Seçilmiş bölüme dayanarak lütfen şu soruları yanıtlayın:
1. Dünya her an neye dönüyor?
2. Mezarlıklara hangi günlerde gidiliyor?
3. Hz. Adem zamanında ağlayan kadının oğlu kaç sene yaşamış?

Seçilmiş Bölüm »
----------
Binlerce gece geçti dünlerde birileri vardı her şeyini dünyaya bağlayan, ona delicesine bağlanan. İnsan neden bâkiye bağlı kalmaz da faniye bakar?

Gözler görmez mi, yürek bilmez mi mezar taşlarını kimler geldi kimler geçti... Şu dünya kaç yüz yıldır dönüyor dönüyor da her an yeniye değil eskiye dönüyor.

H A Y A T I M I Z D A K A Ç G E C E B İ T T İ

Hangi şey üzerine güneş doğup battıkça küçülüyor ya da yeni kalıyor? Bebek doğuyor büyüyor, çekirdek ağaç oluyor meyveye duruyor. Geceler sabahı, sabahlar geceyi kovalıyor.

Günler geçiyor ama biz farkında değil gibi yaşama telaşıyla; batan güneşi olan sabahı ömrün bitimi olarak görmüyoruz her nedense?

“Daha dün kucağımızdaydın” diyoruz onun büyümesi, bizim yaşlanmamız anlamını taşımıyor mu? Taşıyor da bunu kendimize yakıştırmıyor muyuz acaba?

Yanımıza bakıyoruz (bakıyorum) da ilk ve ortaokul, lise, komşu eş dost tanıdık derken birileri gelmiş geçmiş yanımızdan. Çoğu artık yakınımızda bile değil. Çoğu göç eylemiş bile.

Bu ne anlama geliyor biliyoruz ama hatırlattığı tek şey ÖLÜM olunca susuyoruz. Bir Cuma ziyarete gidiyoruz ya da bir bayramda mezarlıklara.

Bakıyor, dalıyoruz derinlere, onlarla olan o günlere. Gözlerde bir damla yaş. Onlu anlar takılıyor, gönlün acı yerlerine ama her şey ardımıza dönüp gelinceye kadar.

Binlerce gece bitiyor, akıl ölümün idrakına varsa diyorum insan kötü olamaz. Kötülük yapamaz yarın öleceğini bilse. Yapamaz birilerini kıramaz ya birkaç saat ömrü kalan biri.

Hz. Adem zamanında kadının biri ağlamış oğlu öldü diye. Yanına yaklaşan bir başka kadın sormuş, “Neden ağlıyorsun oğlun öldü diye mi? ‘Evet’ demiş kadın; ‘O çok gençti, sadece yüz sene yaşadı.”

Diğer kadın; “Bak ben sana bir şey anlatayım. Hz. Adem’den duydum, ahirete yakın öyle bir nesil gelecek ki ömürleri sadece elli atmış sene olacak.”
----------
Verilen Bilgiler »
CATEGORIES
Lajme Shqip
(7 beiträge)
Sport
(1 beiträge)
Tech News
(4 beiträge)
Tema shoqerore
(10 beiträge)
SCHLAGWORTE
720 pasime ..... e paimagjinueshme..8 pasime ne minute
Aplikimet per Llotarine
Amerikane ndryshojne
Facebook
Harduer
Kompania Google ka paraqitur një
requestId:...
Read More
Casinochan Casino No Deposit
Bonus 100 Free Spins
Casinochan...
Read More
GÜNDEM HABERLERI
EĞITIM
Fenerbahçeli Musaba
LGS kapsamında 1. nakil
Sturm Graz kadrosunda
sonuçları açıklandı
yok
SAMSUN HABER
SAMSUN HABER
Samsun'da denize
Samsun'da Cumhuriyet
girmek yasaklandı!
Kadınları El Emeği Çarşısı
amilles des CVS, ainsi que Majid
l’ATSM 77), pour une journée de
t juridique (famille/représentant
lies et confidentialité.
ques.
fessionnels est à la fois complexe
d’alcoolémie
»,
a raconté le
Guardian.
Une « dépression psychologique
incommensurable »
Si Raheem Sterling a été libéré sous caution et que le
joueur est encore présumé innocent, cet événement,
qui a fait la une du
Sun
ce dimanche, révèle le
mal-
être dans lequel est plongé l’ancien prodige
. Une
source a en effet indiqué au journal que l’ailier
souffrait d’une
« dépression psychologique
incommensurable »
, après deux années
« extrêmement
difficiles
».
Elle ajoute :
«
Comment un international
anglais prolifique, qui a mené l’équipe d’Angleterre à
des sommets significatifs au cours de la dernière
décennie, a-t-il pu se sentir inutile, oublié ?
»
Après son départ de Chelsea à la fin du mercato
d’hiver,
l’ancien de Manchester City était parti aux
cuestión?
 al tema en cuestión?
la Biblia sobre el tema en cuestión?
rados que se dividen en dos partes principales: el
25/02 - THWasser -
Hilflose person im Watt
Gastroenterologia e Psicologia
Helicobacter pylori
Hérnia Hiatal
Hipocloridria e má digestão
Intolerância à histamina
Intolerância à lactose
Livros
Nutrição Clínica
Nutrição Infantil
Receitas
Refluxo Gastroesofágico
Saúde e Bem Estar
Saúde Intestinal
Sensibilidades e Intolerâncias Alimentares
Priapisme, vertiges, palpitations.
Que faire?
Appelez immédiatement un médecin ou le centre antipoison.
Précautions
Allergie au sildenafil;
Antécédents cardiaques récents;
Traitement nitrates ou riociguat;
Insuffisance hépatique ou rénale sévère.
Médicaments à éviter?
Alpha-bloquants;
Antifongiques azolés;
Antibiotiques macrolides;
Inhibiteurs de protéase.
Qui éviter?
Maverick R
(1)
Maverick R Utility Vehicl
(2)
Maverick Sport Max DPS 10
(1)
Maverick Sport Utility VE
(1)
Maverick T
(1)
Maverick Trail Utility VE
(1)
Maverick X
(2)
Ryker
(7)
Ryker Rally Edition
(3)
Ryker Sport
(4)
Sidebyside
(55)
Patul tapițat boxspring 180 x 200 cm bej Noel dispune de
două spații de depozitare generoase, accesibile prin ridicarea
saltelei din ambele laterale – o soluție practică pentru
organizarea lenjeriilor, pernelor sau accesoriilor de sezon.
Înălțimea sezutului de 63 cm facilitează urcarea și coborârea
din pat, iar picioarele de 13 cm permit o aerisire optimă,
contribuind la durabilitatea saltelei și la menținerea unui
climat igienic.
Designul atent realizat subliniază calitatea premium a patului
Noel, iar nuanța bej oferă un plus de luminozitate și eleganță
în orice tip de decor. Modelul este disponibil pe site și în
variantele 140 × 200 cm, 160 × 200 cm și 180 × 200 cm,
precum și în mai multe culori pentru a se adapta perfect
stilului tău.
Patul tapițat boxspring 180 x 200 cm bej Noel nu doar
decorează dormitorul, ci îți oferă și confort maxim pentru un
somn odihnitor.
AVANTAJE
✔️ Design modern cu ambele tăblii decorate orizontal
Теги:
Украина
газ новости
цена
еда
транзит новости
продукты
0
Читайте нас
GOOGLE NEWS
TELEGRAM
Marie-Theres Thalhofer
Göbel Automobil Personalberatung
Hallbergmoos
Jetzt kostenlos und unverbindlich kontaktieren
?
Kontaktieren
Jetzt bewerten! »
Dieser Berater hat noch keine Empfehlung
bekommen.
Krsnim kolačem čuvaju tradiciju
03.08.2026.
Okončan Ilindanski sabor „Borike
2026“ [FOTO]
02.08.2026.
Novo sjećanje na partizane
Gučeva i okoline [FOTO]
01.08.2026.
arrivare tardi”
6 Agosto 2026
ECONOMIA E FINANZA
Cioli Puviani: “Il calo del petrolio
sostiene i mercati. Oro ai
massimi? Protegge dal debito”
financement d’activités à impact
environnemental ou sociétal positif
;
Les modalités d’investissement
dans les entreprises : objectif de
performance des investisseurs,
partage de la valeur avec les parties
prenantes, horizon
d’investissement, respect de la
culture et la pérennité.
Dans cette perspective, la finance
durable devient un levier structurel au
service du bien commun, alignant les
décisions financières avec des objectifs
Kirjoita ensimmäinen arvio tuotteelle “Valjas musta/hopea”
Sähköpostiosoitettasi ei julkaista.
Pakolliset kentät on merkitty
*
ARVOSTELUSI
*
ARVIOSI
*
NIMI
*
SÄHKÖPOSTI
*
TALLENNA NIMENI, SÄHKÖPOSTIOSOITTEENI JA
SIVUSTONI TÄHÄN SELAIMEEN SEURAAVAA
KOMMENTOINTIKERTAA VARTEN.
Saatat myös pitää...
----------
Cevap Bölümü »
1. Eskiye.
2. Bir Cuma ya da bir bayramda.
3. Yüz sene.